Is that an act of a startup “selling out” — or is that a sensible, strategic move?
For Magnus Nilsson, the founder of Swedish payments company iZettle, selling to Paypal for $2.2bn last year was also motivated by the boost it gave them to scale.
“I think there is room for big European companies to stay the course [without a buyer],” Nilsson told Sifted earlier this year. (iZettle had been preparing for an IPO.) “But we have global ambitions and there is a lot of competition. It was about realising our future visions.”
How fast, how hard?
Getting bought by a larger company can also bring some welcome protection from the risks of breakneck startup growth.

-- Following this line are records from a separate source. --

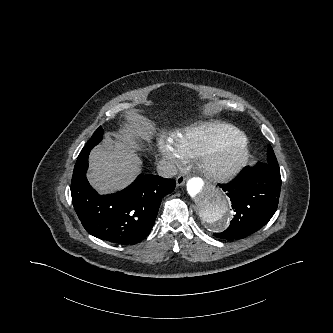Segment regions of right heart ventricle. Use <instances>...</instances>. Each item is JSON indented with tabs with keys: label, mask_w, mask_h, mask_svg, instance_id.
<instances>
[{
	"label": "right heart ventricle",
	"mask_w": 333,
	"mask_h": 333,
	"mask_svg": "<svg viewBox=\"0 0 333 333\" xmlns=\"http://www.w3.org/2000/svg\"><path fill=\"white\" fill-rule=\"evenodd\" d=\"M228 138L246 139V136L226 123H204L176 133L173 142L185 158H199L213 143Z\"/></svg>",
	"instance_id": "1"
}]
</instances>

“The challenge for us going down the VC route — raise a tonne of capital, and go it alone — would be that we’d have to go so hard, so fast,” says Hassan, who was previously head of international operations at food startup HelloFresh. “I’ve seen some businesses that probably could’ve been very good longer term propositions make less good decisions in the short term because of the compulsion to grow at a rapid rate,” he adds.
It’s something Fretlink, the French logistics startup, is also conscious of. “We need a lot of cash to do what we do,” Fretlink cofounder Paul Guillemin told me when we met in Paris last month. The same is true of just about every high-growth startup. “Either we find a billion on the market — and the energy to do what we do 70 hours a day, for 10 years. Or basically, we are acquired at some point in two, three or five years, and we have a billion from the company that buys us.”
End the egomania
Too often, Guillemin says, the startup narrative is bullish — and unrealistic. Founders snub the idea of an acquisition, and say they’re aiming to build a multi-billion dollar company. “And I’m like, ‘Guys come on, you’re 28 years old. I’m talking about €77m in your bank account next week — what are you talking about?’”

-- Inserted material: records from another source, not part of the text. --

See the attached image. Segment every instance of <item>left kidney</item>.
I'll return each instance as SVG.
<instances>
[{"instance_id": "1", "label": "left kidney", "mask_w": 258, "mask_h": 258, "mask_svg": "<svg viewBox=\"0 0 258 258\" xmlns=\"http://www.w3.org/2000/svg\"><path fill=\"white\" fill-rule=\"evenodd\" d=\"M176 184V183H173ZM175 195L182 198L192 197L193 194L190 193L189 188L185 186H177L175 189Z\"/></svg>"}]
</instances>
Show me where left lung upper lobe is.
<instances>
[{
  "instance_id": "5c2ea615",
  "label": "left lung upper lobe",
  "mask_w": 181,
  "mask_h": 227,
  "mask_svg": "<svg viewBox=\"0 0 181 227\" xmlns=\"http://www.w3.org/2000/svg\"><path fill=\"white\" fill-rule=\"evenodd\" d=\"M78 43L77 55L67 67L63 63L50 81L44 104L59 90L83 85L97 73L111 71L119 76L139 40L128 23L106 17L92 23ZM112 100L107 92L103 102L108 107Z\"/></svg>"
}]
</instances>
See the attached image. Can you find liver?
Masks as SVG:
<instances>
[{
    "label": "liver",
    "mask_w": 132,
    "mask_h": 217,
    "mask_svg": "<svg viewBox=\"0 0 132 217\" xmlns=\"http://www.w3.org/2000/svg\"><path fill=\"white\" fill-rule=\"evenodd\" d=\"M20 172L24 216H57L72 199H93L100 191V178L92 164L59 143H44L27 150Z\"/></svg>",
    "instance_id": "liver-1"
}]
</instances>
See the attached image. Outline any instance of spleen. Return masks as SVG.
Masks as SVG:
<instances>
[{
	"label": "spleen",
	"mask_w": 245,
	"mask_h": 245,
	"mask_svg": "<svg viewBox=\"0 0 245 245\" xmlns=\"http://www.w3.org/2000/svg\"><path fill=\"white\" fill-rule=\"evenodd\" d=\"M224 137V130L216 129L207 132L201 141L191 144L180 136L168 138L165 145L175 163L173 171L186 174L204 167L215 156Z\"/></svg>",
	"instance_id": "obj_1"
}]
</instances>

Of course, there’s more than just the personal enticement of a chunky cheque (or an escape route from the daily grind) to consider; investors get their say too.
Echo hashed out its options with its investors, says Hassan. It had been offered a term sheet for a “more conventional venture round” before Christmas, so it wasn’t struggling to find interested parties; it wasn’t selling, it was bought. The question instead was: “Is this the best thing for the company and the team?”
“We don’t have any unhappy investors.”
While Echo isn’t disclosing how much it was acquired for, Hassan says “we don’t have any unhappy investors” — clarifying that “nobody’s lost money on the deal”.
Over in Paris, Fretlink is already being courted by the big players in logistics, but it doesn’t want to be bought — yet. Guillemin says the team has had visits from UberFreight and calls from many of its competitors. “All of them are now trying to get us,” he says. “We are saying no, no, no, we’re growing — but at some point, someone will put 500 million or a billion on the table. Then it’s pretty complicated, as a startup, to say, ‘No, it’s me that needs to buy you.’”
Ambition can have its limits — and that’s no bad thing.